I guess I would say that the conversation has, in fact, already irrevocably veered.
It is one thing to assert that, say, a Nestorian Christology could just as well have developed as the Chalcedonian. Obviously the Nestorians have been going strong for a millenium and a half. But I don't see in Newman's idea any hint that a "re-do" can be in order, that a long-standing decision against Nestorianism can be reversed simply because it might have developed otherwise.
Obviously Protestants and Catholics have been diverging in our understanding of marriage since the Reformation. But, in our own lifetimes, the Church has declared, in the Second Vatican Council, in Gaudium et Spes, that marriage is of divine institution, that it is a relationship of a man and a woman ordered to procreation, and that it is by its nature dissolvable only by death.
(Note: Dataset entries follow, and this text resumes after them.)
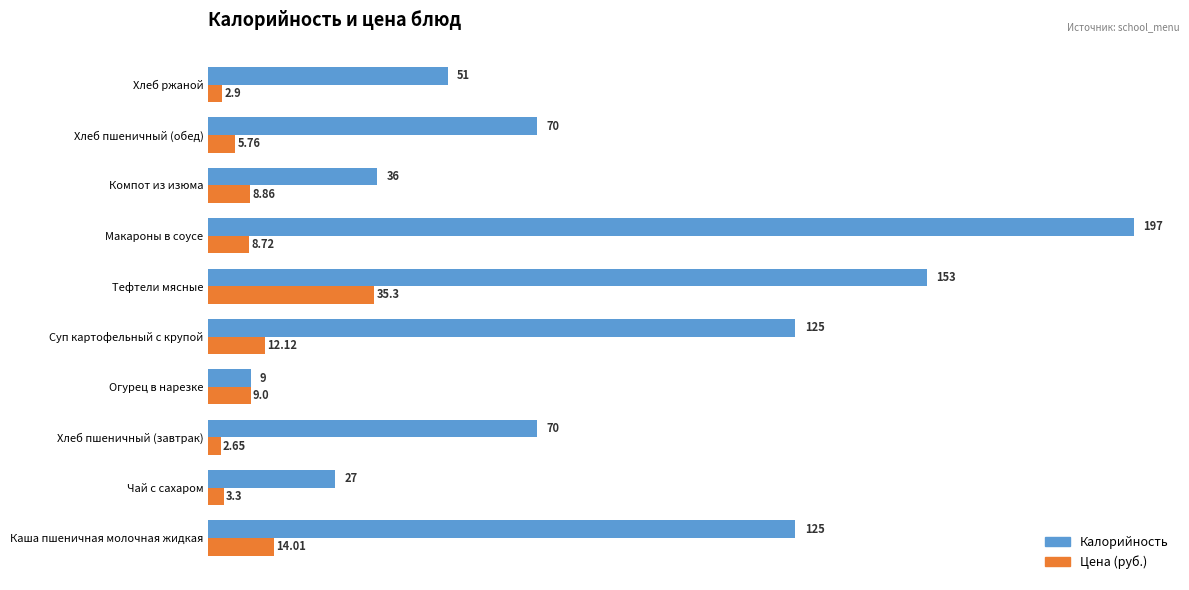

How many series are shown in this chart?

2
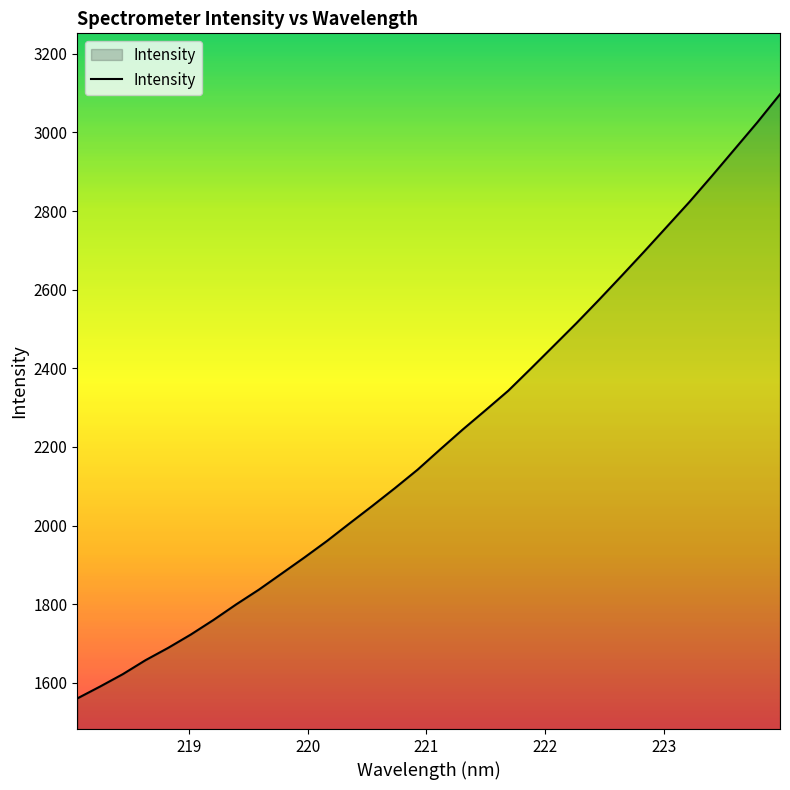

What is the maximum value shown in the chart?

3097.2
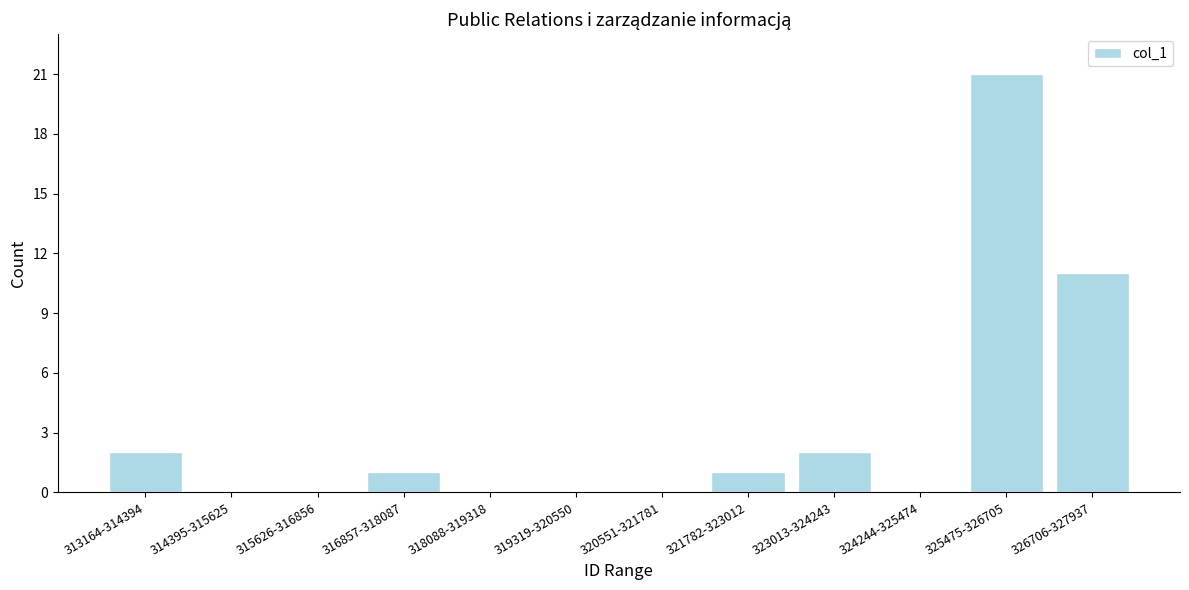

Reading right to left, extract all data points from this chart.

326706-327937=11	325475-326705=21	324244-325474=0	323013-324243=2	321782-323012=1	320551-321781=0	319319-320550=0	318088-319318=0	316857-318087=1	315626-316856=0	314395-315625=0	313164-314394=2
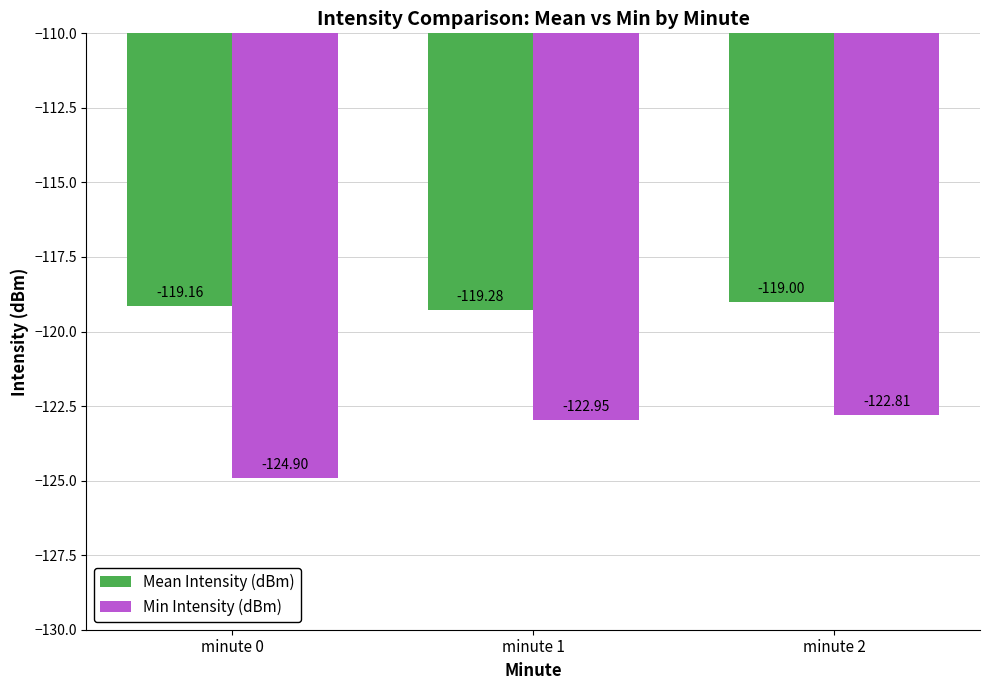

List the labels in order of Mean Intensity (dBm) value, largest first.

minute 2, minute 0, minute 1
These propositions, having been re-affirmed by the highest authority in the Church, seem to me to be now beyond any "veering" toward their repudiation, at least under any acceptable theory of the development of doctrine.
I think Pope Francis is to be commended for seeking the best possible pastoral approach to those persons unwilling or unable to receive the Church's teaching on marrige and chastity. The synod was widely reported, of course, as an assembly considering reversing Church teaching. I can't say, of course, that anything won't happen in the future, and I can only judge the pope's "real" intentions by what he says in public. But I think much of the media sound and fury--both secular and religious--missed the mark. Douthat's suggestion that tradionalist Catholics need to somehow defend tradition against the pope seemed to me to be based on such a misperception.
Right, I don't think I was clear in the marriage example. I was giving two separate examples, not suggesting that either path could be taken at any point. I was instead offering two possible streams that the tradition could take.
If I may offer an analogy from law, it's like the evolution of the common law as described by John Jay Osborn in "The Associates":
"Back in the dusty pages of a volume from 1899, you'll find an egg, ready to hatch, some judge with a new idea. In 1900, you'll find a case where the idea has broken out of its shell. It's sitting there, a sentence, words, a definitive statement, a rule. You catch glimpses of the rule as it flashes through the cases. . . . As it flashes through the cases, you see the rule grow or diminish. Say it grows. The descriptive side enlarges. More and more activity comes under the kind of conduct it outlines. "Do not discriminate." All right, what's discriminate, against whom, for what reasons? You start maybe with blacks, and a hundred years later everyone is included in the description--do not discriminate against the handicapped, women, homosexuals, children, the aged."
Sometimes, of course, the idea does not develop, but dies--as Newman acknowledges in chapter 1. Now, I agree with you that the Roman Catholic Church is increasingly unlikely with every step they take in reifying its existing tradition to change it, but it's only increasingly improbable, not impossible for it to do so. And there are, as I pointed in the original post, examples of long-standing traditions being scragged even as to ethics--usury (after a millennium) and abortion stand out as examples where moral positions of the Church have been reversed. (The sacralization of marriage from St Paul's grudging concession that it "it is better to marry than to burn" is a fairly strong example of the tradition overwhelming the scripture, to use Anglican terms.)
But again, I think that viewing accommodation for same-sex marriage as the "opposite" of the current doctrine is a bit stronger than the evidence permits. Same-sex marriages need not invalidate the understanding of marriage, but extend it, just as marriage between a man and a woman beyond child-bearing would, beyond one of its rationales.